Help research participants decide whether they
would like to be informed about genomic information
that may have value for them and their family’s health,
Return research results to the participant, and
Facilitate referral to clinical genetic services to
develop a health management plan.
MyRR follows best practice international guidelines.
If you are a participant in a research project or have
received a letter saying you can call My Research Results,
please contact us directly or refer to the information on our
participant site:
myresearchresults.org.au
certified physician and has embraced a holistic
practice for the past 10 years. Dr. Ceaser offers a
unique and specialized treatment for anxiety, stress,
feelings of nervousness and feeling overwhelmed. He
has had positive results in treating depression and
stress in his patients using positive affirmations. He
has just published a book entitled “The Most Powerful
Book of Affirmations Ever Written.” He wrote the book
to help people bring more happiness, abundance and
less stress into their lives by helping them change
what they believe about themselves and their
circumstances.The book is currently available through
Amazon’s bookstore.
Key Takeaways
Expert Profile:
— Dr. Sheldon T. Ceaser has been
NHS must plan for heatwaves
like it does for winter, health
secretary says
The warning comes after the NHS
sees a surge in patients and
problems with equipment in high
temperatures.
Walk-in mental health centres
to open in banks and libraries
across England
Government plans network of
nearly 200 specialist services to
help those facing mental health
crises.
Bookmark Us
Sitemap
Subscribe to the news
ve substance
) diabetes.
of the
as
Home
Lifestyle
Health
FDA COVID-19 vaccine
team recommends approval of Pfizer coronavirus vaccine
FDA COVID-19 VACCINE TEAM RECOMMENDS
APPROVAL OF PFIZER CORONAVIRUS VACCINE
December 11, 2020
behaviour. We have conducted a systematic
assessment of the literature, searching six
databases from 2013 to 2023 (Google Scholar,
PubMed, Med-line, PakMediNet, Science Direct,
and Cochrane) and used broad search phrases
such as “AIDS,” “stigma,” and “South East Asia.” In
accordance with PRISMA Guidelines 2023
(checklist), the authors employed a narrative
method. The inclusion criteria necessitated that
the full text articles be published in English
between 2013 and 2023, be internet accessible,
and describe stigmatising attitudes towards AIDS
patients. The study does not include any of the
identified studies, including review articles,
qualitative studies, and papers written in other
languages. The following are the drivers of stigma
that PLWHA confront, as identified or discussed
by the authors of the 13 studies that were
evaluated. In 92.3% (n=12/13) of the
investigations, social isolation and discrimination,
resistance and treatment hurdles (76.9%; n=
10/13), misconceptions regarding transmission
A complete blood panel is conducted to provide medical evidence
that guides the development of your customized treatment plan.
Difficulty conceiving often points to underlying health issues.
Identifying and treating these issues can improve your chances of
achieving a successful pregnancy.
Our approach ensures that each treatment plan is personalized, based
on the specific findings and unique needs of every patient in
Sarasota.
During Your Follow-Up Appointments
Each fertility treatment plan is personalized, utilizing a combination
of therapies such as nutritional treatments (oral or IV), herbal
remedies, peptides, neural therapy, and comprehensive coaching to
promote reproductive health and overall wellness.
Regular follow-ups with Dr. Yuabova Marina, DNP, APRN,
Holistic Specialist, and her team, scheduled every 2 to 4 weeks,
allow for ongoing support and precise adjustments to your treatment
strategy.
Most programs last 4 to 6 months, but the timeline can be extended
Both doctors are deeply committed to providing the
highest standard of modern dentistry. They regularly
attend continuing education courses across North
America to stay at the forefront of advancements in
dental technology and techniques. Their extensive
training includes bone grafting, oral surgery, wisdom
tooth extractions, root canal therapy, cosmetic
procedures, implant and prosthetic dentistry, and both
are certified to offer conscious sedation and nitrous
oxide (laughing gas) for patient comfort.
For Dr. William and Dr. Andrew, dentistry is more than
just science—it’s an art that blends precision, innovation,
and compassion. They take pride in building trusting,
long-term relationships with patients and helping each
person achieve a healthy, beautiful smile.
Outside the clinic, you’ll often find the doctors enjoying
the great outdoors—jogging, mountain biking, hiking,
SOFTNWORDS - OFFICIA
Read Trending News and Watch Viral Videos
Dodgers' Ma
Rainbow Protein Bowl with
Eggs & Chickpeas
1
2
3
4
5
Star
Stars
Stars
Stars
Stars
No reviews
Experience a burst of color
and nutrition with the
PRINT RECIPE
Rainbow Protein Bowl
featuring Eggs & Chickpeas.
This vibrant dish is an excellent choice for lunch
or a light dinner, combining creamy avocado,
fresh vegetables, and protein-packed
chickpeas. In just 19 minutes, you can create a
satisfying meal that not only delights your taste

Exercise:
Exactly as they appear above, the records are to be transcribed in full.

Your solution:
Help research participants decide whether they
would like to be informed about genomic information
that may have value for them and their family’s health,
Return research results to the participant, and
Facilitate referral to clinical genetic services to
develop a health management plan.
MyRR follows best practice international guidelines.
If you are a participant in a research project or have
received a letter saying you can call My Research Results,
please contact us directly or refer to the information on our
participant site:
myresearchresults.org.au
certified physician and has embraced a holistic
practice for the past 10 years. Dr. Ceaser offers a
unique and specialized treatment for anxiety, stress,
feelings of nervousness and feeling overwhelmed. He
has had positive results in treating depression and
stress in his patients using positive affirmations. He
has just published a book entitled “The Most Powerful
Book of Affirmations Ever Written.” He wrote the book
to help people bring more happiness, abundance and
less stress into their lives by helping them change
what they believe about themselves and their
circumstances.The book is currently available through
Amazon’s bookstore.
Key Takeaways
Expert Profile:
— Dr. Sheldon T. Ceaser has been
NHS must plan for heatwaves
like it does for winter, health
secretary says
The warning comes after the NHS
sees a surge in patients and
problems with equipment in high
temperatures.
Walk-in mental health centres
to open in banks and libraries
across England
Government plans network of
nearly 200 specialist services to
help those facing mental health
crises.
Bookmark Us
Sitemap
Subscribe to the news
ve substance
) diabetes.
of the
as
Home
Lifestyle
Health
FDA COVID-19 vaccine
team recommends approval of Pfizer coronavirus vaccine
FDA COVID-19 VACCINE TEAM RECOMMENDS
APPROVAL OF PFIZER CORONAVIRUS VACCINE
December 11, 2020
behaviour. We have conducted a systematic
assessment of the literature, searching six
databases from 2013 to 2023 (Google Scholar,
PubMed, Med-line, PakMediNet, Science Direct,
and Cochrane) and used broad search phrases
such as “AIDS,” “stigma,” and “South East Asia.” In
accordance with PRISMA Guidelines 2023
(checklist), the authors employed a narrative
method. The inclusion criteria necessitated that
the full text articles be published in English
between 2013 and 2023, be internet accessible,
and describe stigmatising attitudes towards AIDS
patients. The study does not include any of the
identified studies, including review articles,
qualitative studies, and papers written in other
languages. The following are the drivers of stigma
that PLWHA confront, as identified or discussed
by the authors of the 13 studies that were
evaluated. In 92.3% (n=12/13) of the
investigations, social isolation and discrimination,
resistance and treatment hurdles (76.9%; n=
10/13), misconceptions regarding transmission
A complete blood panel is conducted to provide medical evidence
that guides the development of your customized treatment plan.
Difficulty conceiving often points to underlying health issues.
Identifying and treating these issues can improve your chances of
achieving a successful pregnancy.
Our approach ensures that each treatment plan is personalized, based
on the specific findings and unique needs of every patient in
Sarasota.
During Your Follow-Up Appointments
Each fertility treatment plan is personalized, utilizing a combination
of therapies such as nutritional treatments (oral or IV), herbal
remedies, peptides, neural therapy, and comprehensive coaching to
promote reproductive health and overall wellness.
Regular follow-ups with Dr. Yuabova Marina, DNP, APRN,
Holistic Specialist, and her team, scheduled every 2 to 4 weeks,
allow for ongoing support and precise adjustments to your treatment
strategy.
Most programs last 4 to 6 months, but the timeline can be extended
Both doctors are deeply committed to providing the
highest standard of modern dentistry. They regularly
attend continuing education courses across North
America to stay at the forefront of advancements in
dental technology and techniques. Their extensive
training includes bone grafting, oral surgery, wisdom
tooth extractions, root canal therapy, cosmetic
procedures, implant and prosthetic dentistry, and both
are certified to offer conscious sedation and nitrous
oxide (laughing gas) for patient comfort.
For Dr. William and Dr. Andrew, dentistry is more than
just science—it’s an art that blends precision, innovation,
and compassion. They take pride in building trusting,
long-term relationships with patients and helping each
person achieve a healthy, beautiful smile.
Outside the clinic, you’ll often find the doctors enjoying
the great outdoors—jogging, mountain biking, hiking,
SOFTNWORDS - OFFICIA
Read Trending News and Watch Viral Videos
Dodgers' Ma
Rainbow Protein Bowl with
Eggs & Chickpeas
1
2
3
4
5
Star
Stars
Stars
Stars
Stars
No reviews
Experience a burst of color
and nutrition with the
PRINT RECIPE
Rainbow Protein Bowl
featuring Eggs & Chickpeas.
This vibrant dish is an excellent choice for lunch
or a light dinner, combining creamy avocado,
fresh vegetables, and protein-packed
chickpeas. In just 19 minutes, you can create a
satisfying meal that not only delights your taste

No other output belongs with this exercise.